##### DATASET EXCERPTS
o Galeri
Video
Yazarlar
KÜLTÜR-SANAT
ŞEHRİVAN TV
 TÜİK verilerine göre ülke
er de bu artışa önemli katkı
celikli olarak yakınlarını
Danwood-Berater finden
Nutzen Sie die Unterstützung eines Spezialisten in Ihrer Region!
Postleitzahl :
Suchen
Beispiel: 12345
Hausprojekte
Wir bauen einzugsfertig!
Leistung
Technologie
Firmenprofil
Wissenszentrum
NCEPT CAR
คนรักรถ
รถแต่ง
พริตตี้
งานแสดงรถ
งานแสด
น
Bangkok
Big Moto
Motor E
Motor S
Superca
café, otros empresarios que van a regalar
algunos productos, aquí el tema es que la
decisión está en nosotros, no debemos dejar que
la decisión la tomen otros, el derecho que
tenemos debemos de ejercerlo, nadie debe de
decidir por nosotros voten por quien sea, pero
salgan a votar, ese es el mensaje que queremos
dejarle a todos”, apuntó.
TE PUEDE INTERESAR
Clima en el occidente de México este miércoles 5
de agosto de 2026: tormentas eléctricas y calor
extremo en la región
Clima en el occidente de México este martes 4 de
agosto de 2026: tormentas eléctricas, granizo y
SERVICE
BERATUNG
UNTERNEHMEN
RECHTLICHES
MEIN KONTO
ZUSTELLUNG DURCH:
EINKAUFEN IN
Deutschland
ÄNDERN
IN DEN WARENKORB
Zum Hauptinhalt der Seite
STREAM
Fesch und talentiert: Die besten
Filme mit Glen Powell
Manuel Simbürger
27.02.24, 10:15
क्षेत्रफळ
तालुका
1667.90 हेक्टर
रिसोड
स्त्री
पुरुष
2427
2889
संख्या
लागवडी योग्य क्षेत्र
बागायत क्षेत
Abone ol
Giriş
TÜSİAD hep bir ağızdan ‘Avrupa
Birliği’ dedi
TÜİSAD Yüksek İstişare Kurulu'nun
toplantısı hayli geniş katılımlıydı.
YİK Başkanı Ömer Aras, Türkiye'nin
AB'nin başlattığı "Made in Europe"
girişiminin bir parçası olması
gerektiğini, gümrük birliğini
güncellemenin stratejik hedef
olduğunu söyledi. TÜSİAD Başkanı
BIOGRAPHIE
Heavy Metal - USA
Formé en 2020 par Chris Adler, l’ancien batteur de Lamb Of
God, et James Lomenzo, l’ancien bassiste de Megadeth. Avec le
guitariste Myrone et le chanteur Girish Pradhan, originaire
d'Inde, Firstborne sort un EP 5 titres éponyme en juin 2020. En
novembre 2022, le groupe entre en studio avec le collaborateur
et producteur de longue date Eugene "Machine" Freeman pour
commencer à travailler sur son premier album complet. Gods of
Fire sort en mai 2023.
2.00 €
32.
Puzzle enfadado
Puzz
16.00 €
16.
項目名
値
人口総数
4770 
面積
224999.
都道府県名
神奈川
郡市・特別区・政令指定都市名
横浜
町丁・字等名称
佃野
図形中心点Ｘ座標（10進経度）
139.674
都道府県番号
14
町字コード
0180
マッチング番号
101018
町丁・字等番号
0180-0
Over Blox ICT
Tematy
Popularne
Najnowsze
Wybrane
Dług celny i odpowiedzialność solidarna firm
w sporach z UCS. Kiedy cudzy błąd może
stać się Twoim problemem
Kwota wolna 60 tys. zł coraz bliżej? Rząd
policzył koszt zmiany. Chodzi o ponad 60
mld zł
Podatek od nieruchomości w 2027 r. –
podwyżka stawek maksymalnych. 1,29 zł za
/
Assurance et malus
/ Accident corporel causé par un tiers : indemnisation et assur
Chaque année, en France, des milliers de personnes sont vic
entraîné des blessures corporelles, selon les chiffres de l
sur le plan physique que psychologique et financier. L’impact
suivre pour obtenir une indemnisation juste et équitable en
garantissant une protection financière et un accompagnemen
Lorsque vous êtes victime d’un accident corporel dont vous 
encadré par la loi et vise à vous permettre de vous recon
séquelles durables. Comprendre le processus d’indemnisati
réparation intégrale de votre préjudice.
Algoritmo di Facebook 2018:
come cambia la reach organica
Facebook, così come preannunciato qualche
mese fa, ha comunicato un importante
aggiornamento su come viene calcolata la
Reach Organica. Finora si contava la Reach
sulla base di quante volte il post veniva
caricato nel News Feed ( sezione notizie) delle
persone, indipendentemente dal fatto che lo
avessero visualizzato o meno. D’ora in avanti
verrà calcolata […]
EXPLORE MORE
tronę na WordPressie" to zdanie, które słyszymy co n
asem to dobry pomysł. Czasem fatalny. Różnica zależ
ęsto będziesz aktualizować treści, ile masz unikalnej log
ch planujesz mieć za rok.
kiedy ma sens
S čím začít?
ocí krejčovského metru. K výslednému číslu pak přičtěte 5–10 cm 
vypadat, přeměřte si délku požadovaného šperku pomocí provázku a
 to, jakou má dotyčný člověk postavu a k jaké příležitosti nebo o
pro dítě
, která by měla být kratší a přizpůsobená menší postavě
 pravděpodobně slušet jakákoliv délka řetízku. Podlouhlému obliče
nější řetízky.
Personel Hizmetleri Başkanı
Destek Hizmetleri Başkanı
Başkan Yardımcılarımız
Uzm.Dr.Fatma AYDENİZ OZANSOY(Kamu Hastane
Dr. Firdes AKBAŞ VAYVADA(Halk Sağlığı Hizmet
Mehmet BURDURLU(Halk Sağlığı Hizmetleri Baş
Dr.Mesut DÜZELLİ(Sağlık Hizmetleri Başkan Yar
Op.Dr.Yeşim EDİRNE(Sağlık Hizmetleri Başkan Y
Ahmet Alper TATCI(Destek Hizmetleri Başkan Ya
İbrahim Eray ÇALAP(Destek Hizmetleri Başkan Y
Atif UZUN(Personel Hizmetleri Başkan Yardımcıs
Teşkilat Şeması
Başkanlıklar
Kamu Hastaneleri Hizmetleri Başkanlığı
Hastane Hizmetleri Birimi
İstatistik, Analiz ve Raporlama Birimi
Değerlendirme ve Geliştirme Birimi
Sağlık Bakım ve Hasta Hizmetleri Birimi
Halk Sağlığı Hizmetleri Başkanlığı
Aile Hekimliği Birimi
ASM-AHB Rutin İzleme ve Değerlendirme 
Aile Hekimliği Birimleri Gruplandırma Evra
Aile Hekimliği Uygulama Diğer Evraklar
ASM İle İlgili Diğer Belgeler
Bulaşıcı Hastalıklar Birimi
##########
-- PROBLEM TO SOLVE --
Of the lines above, show those in which "Destek" appears.

-- THE COMPLETED TASK --
Destek Hizmetleri Başkanı
Ahmet Alper TATCI(Destek Hizmetleri Başkan Ya
İbrahim Eray ÇALAP(Destek Hizmetleri Başkan Y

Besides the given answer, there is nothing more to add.